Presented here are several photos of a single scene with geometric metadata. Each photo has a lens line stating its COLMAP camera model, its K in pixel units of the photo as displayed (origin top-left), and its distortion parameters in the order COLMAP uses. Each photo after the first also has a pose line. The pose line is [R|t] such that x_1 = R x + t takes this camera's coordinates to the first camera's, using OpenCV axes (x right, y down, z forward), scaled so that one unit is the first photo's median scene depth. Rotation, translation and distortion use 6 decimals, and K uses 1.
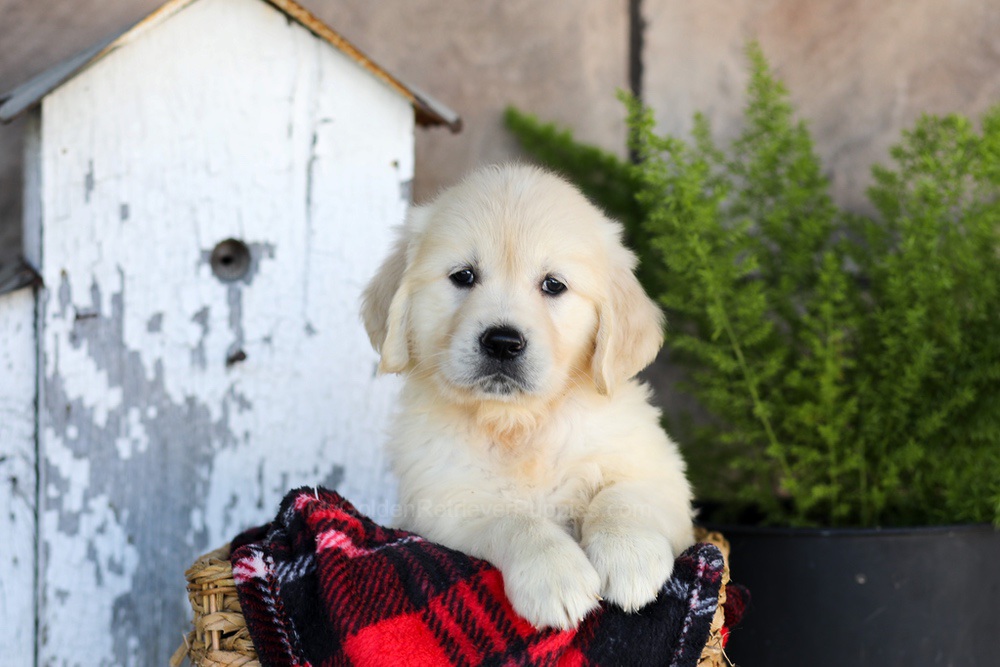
lens RADIAL K [[3094.8, 0, 517.6], [0, 3094.8, 335.5], [0, 0, 1]] dist [0.082020, 0.898408]
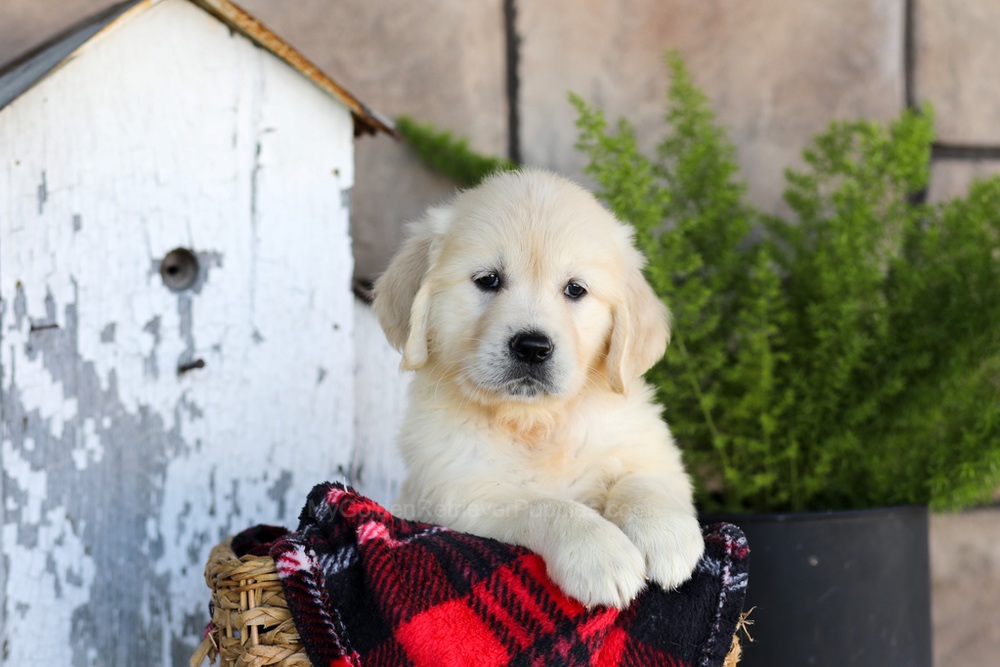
lens RADIAL K [[3094.8, 0, 517.6], [0, 3094.8, 335.5], [0, 0, 1]] dist [0.082020, 0.898408]
pose [[0.983932, -0.023023, 0.177054, -0.164564], [0.026580, 0.999489, -0.017744, 0.018051], [-0.176555, 0.022165, 0.984041, -0.010074]]
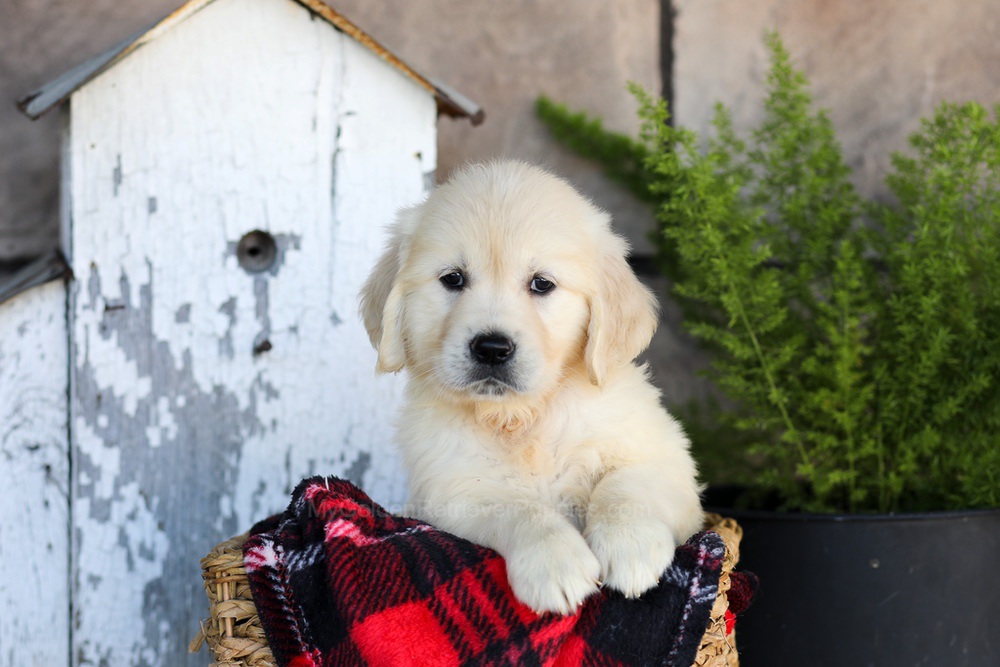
lens RADIAL K [[3094.8, 0, 517.6], [0, 3094.8, 335.5], [0, 0, 1]] dist [0.082020, 0.898408]
pose [[0.999155, -0.005044, -0.040779, 0.034666], [0.005508, 0.999921, 0.011273, -0.007770], [0.040719, -0.011488, 0.999105, -0.014784]]
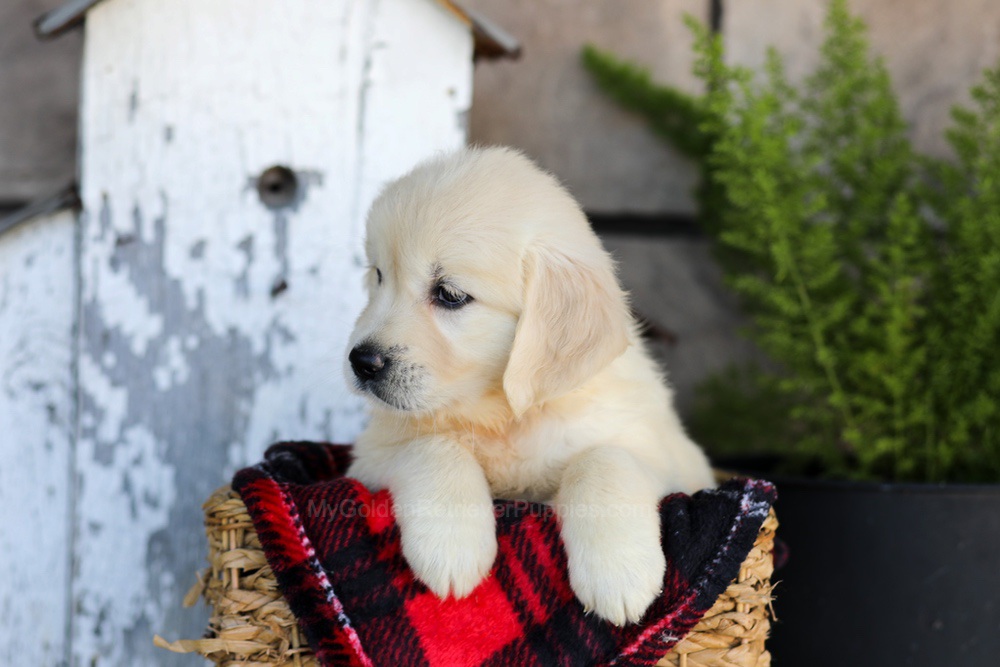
lens RADIAL K [[2802.7, 0, 500.0], [0, 2802.7, 333.5], [0, 0, 1]] dist [-0.029006, 1.352642]
pose [[0.997516, 0.028113, -0.064583, 0.034452], [-0.027883, 0.999601, 0.004461, 0.015543], [0.064682, -0.002649, 0.997902, 0.132936]]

Instructions for the task :: Give every record again exactly, apart from the pictures, which stay out.

Exercise response ::
Presented here are several photos of a single scene with geometric metadata. Each photo has a lens line stating its COLMAP camera model, its K in pixel units of the photo as displayed (origin top-left), and its distortion parameters in the order COLMAP uses. Each photo after the first also has a pose line. The pose line is [R|t] such that x_1 = R x + t takes this camera's coordinates to the first camera's, using OpenCV axes (x right, y down, z forward), scaled so that one unit is the first photo's median scene depth. Rotation, translation and distortion use 6 decimals, and K uses 1.
lens RADIAL K [[3094.8, 0, 517.6], [0, 3094.8, 335.5], [0, 0, 1]] dist [0.082020, 0.898408]
lens RADIAL K [[3094.8, 0, 517.6], [0, 3094.8, 335.5], [0, 0, 1]] dist [0.082020, 0.898408]
pose [[0.983932, -0.023023, 0.177054, -0.164564], [0.026580, 0.999489, -0.017744, 0.018051], [-0.176555, 0.022165, 0.984041, -0.010074]]
lens RADIAL K [[3094.8, 0, 517.6], [0, 3094.8, 335.5], [0, 0, 1]] dist [0.082020, 0.898408]
pose [[0.999155, -0.005044, -0.040779, 0.034666], [0.005508, 0.999921, 0.011273, -0.007770], [0.040719, -0.011488, 0.999105, -0.014784]]
lens RADIAL K [[2802.7, 0, 500.0], [0, 2802.7, 333.5], [0, 0, 1]] dist [-0.029006, 1.352642]
pose [[0.997516, 0.028113, -0.064583, 0.034452], [-0.027883, 0.999601, 0.004461, 0.015543], [0.064682, -0.002649, 0.997902, 0.132936]]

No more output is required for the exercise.